T-cell therapies show incredible promise as treatments for previously intractable relapsed and refractory hematologic cancers. Unfortunately, the incredible efficacy of these therapies has been accompanied by life- threatening side effects caused by overactivation of the immune system, including cytokine release syndrome and neurotoxicity. In some clinical trials, these side effects have resulted in patient deaths. For T-cell therapies to reach their full potential and be applied to a wide range of targets and types of cancer, it will be critical to improve their safety profiles. One method to improve safety is to incorporate molecular switches into T-cell therapies that would allow for precise control over the timing and magnitude of T-cell activity. Chemically induced dimerizers (CIDs) have proven to be powerful tools for controlling cellular signaling pathways and, in turn, biological activity. Unfortunately, classical CID systems have some molecular properties that make them undesirable candidates for switches in human T-cell therapies. Soteria Biotherapeutics seeks to overcome these limitations using antibody-based chemically induced dimerizers (AbCIDs), a new type of molecular switch that was specifically designed for use in human cell therapies. By integrating an AbCID-based molecular switch, the activity of a T-cell therapy will be controllable by a physician through administration of a small molecule drug. This will allow the physician to increase T-cell activity when more efficacy is needed and reduce activity when side effects become apparent. In this SBIR Phase I project, we propose to optimize our chemically regulated AbCID safety switch design and implement it in an improved T-cell therapy for B-cell malignancies.
Specific aims will focus on optimization of AbCID expression in a mammalian-cell expression system, evaluation of chemically regulated T-cell activation and cytotoxicity with in vitro primary cell models, and quantification of the in vivo pharmacokinetic properties of the lead AbCID T-cell therapy in mice.
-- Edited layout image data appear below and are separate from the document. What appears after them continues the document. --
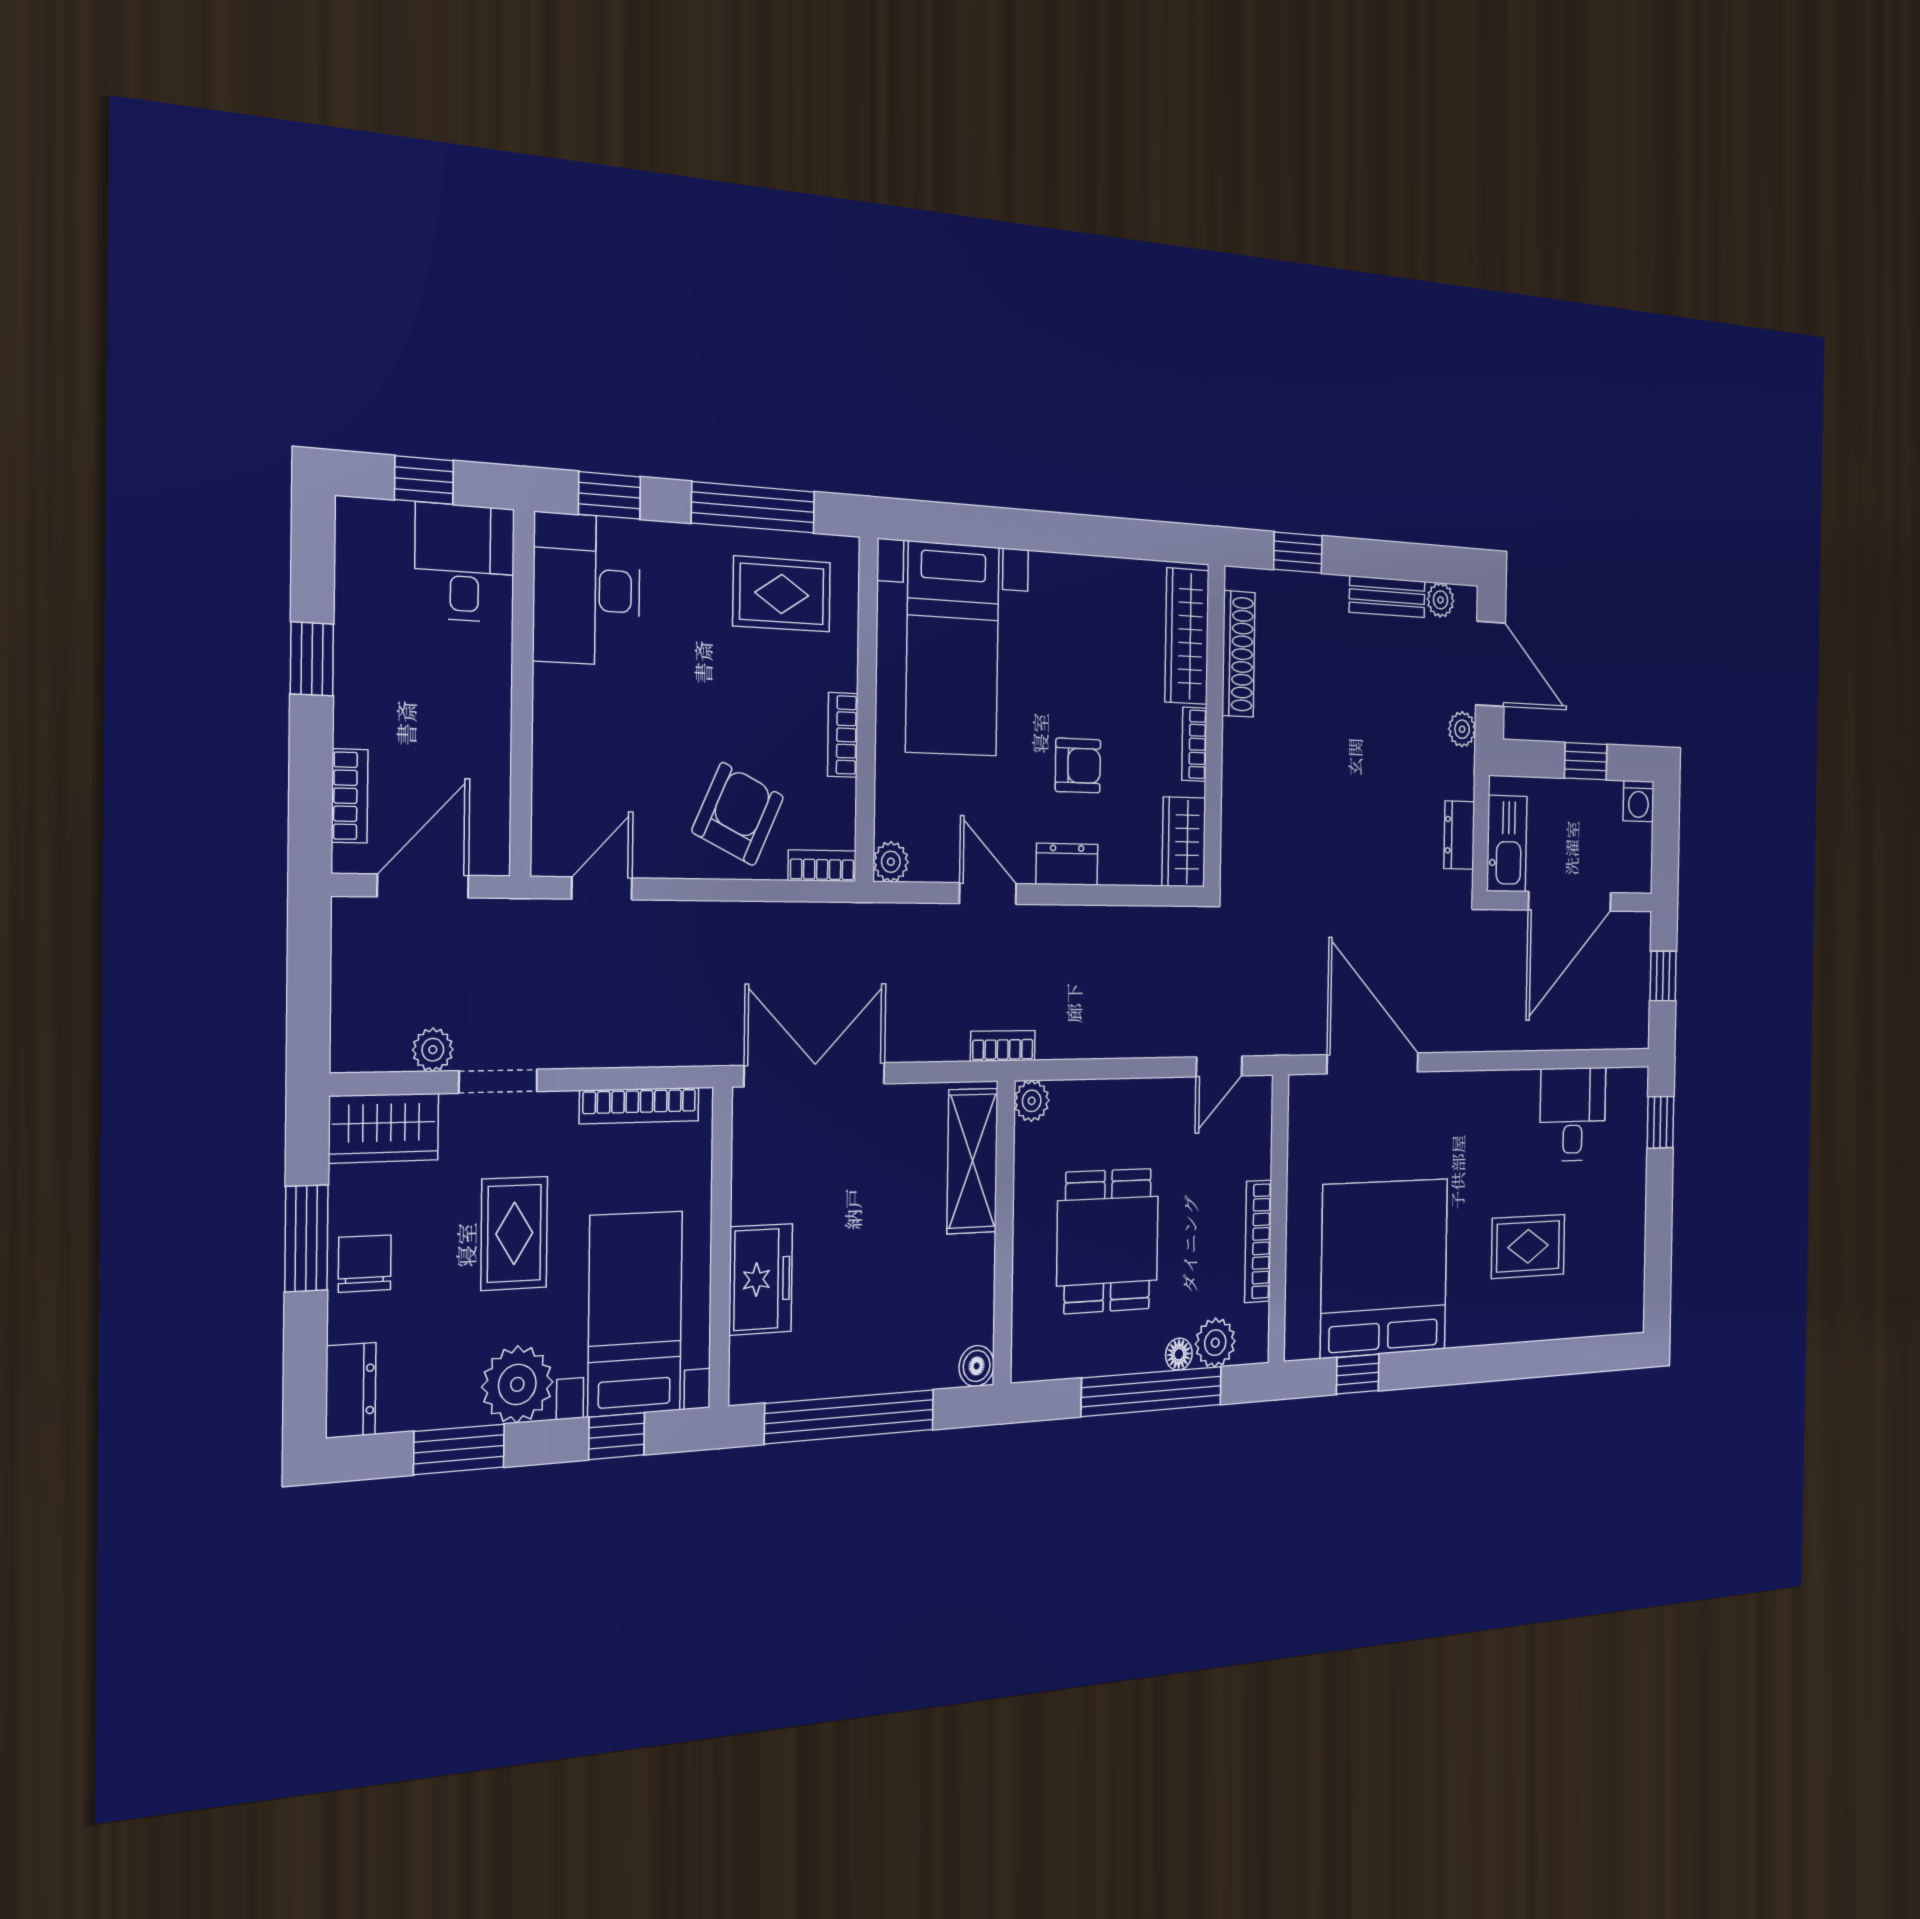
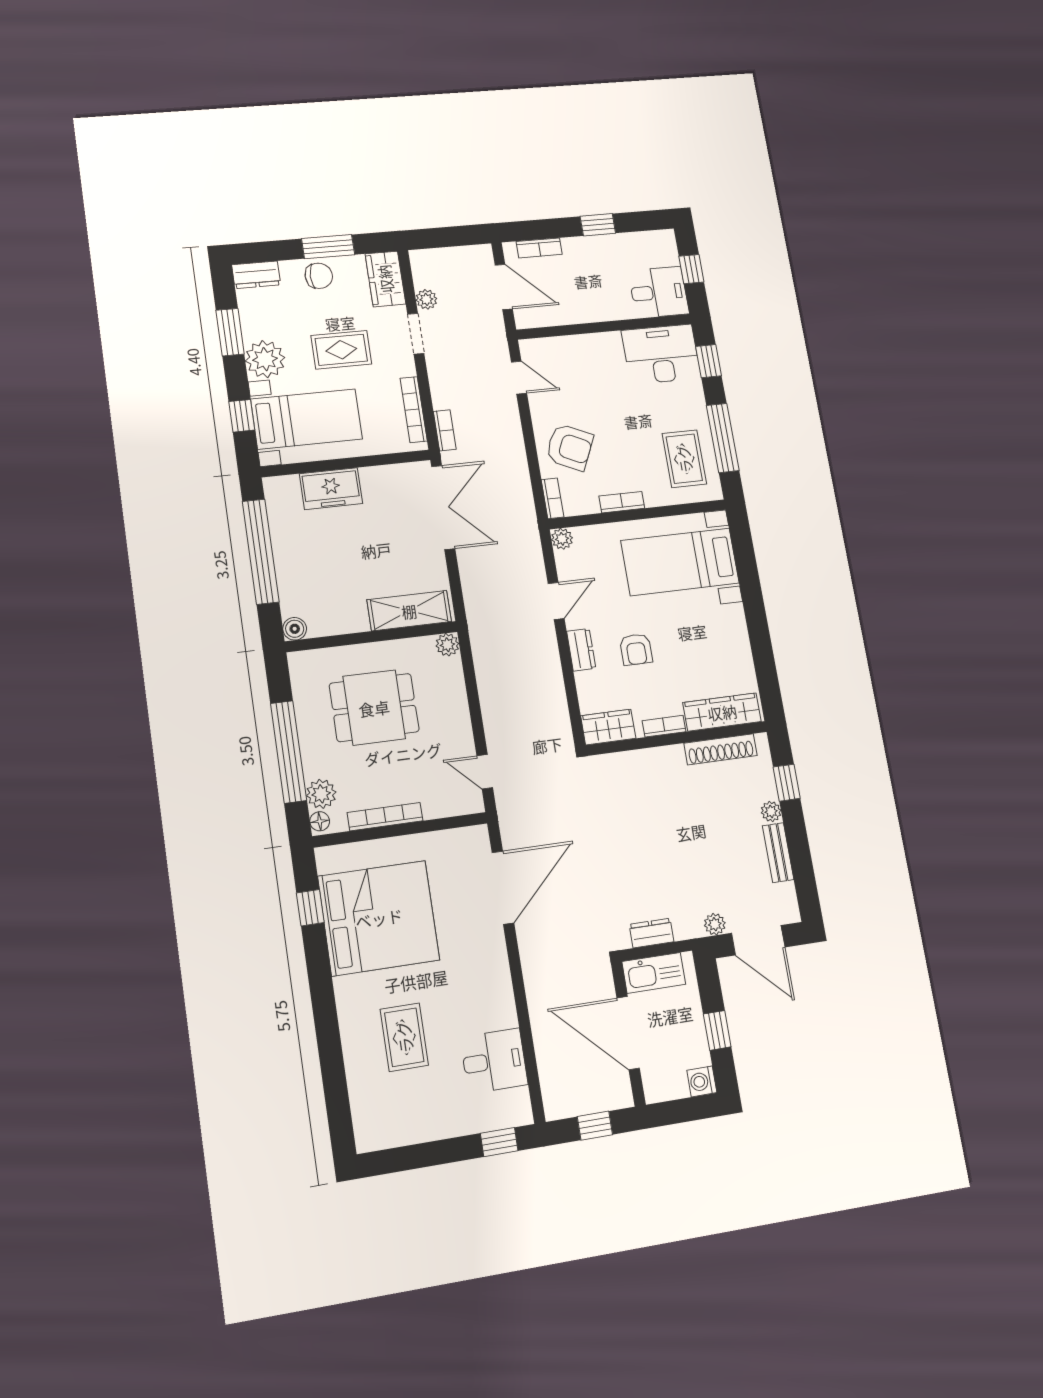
plant: (1441, 600) -> (771, 812), moved
door: (1491, 664) -> (758, 940), hinge flipped
bookcase: (1003, 1046) -> (445, 430), moved
floor lamp: (1179, 1354) -> (320, 821), moved

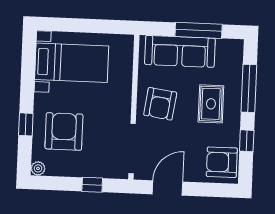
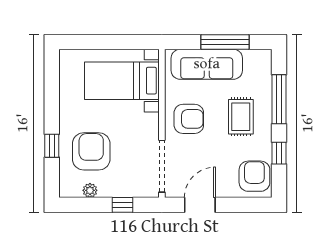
bed with nightstands: (72, 63) -> (122, 81), moved, turned 180
armchair: (160, 104) -> (189, 119), turned -98
armchair: (222, 162) -> (254, 176), turned 90
plant: (38, 168) -> (90, 190), moved

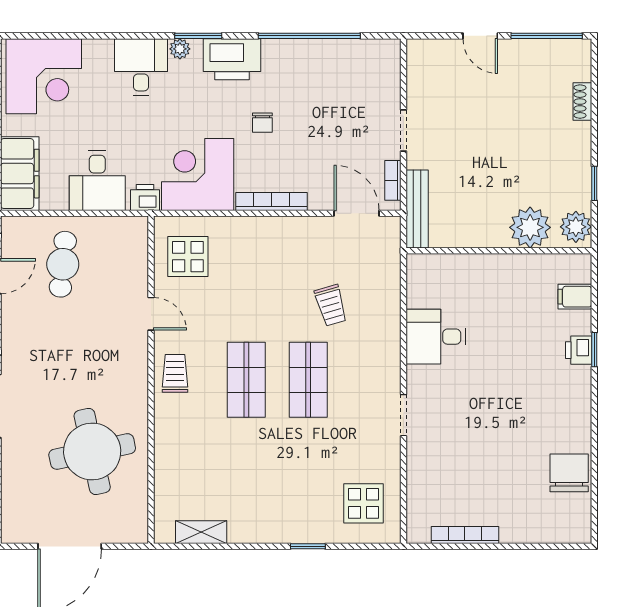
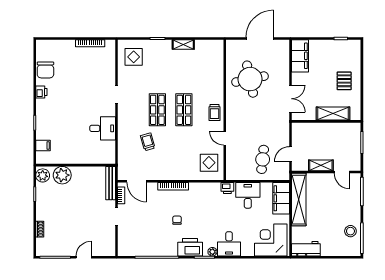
door: (480, 36) -> (84, 257), hinge flipped
corner desk: (198, 174) -> (205, 198), removed
printer: (579, 350) -> (41, 92), moved
shelving: (201, 532) -> (183, 44), moved

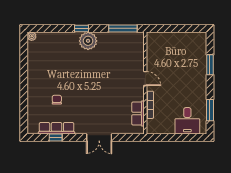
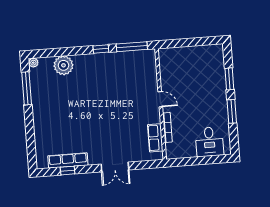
window: (81, 28) -> (101, 49), moved
plant: (88, 41) -> (63, 65), moved
window: (24, 59) -> (27, 88), added
chair: (57, 100) -> (66, 129), removed
window: (210, 110) -> (232, 111), moved

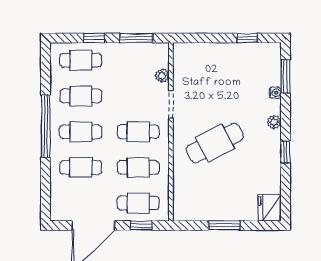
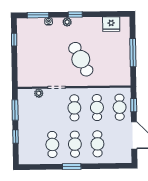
cafe table: (81, 60) -> (30, 145), removed
window: (46, 126) -> (72, 167), width x0.47
window: (286, 152) -> (75, 15), moved
fridge: (270, 208) -> (111, 24), moved
window: (224, 225) -> (133, 53), width x1.44

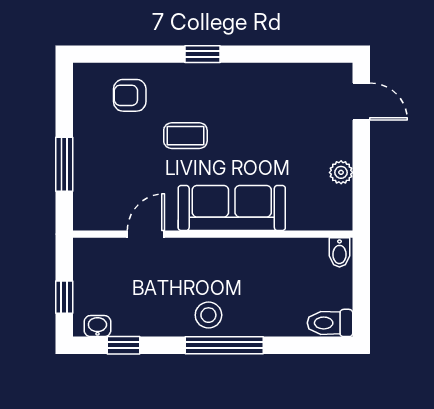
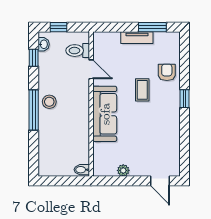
armchair: (130, 95) -> (167, 72), moved
door: (361, 101) -> (160, 181), hinge flipped
tv unit: (85, 146) -> (137, 38), added
window: (64, 164) -> (152, 27), moved
toilet: (330, 323) -> (78, 51), moved, turned -90

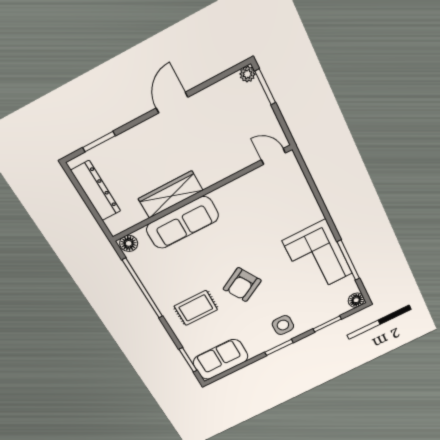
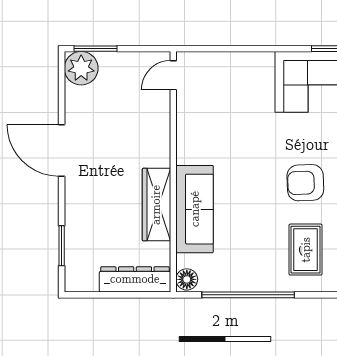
plant: (247, 74) -> (81, 68), width x1.88, depth x1.88
door: (172, 103) -> (62, 150), width x1.36
dresser: (96, 191) -> (135, 279), moved
armchair: (242, 285) -> (305, 183), turned 118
Completion of these research aims will directly increase the commercial viability of our lead AbCID-based T-cell therapy product and will lay the groundwork for in vivo efficacy experiments in mouse models in a Phase II project. The successful commercial development of an AbCID-based T-cell therapy will introduce a novel therapeutic option for the treatment of B- cell malignancies and will improve outcomes for patients.
The promising field of T-cell based cancer therapies is hindered by safety concerns, including patient deaths in clinical trials. The project described in this proposal involves the development of safer and more efficacious T- cell therapies by using novel small-molecule-gated biological switches to control T-cell activation. Successful completion of this project will advance the development of new T-cell therapies for the treatment of human cancers which will ultimately improve outcomes for patients with B-cell malignancies.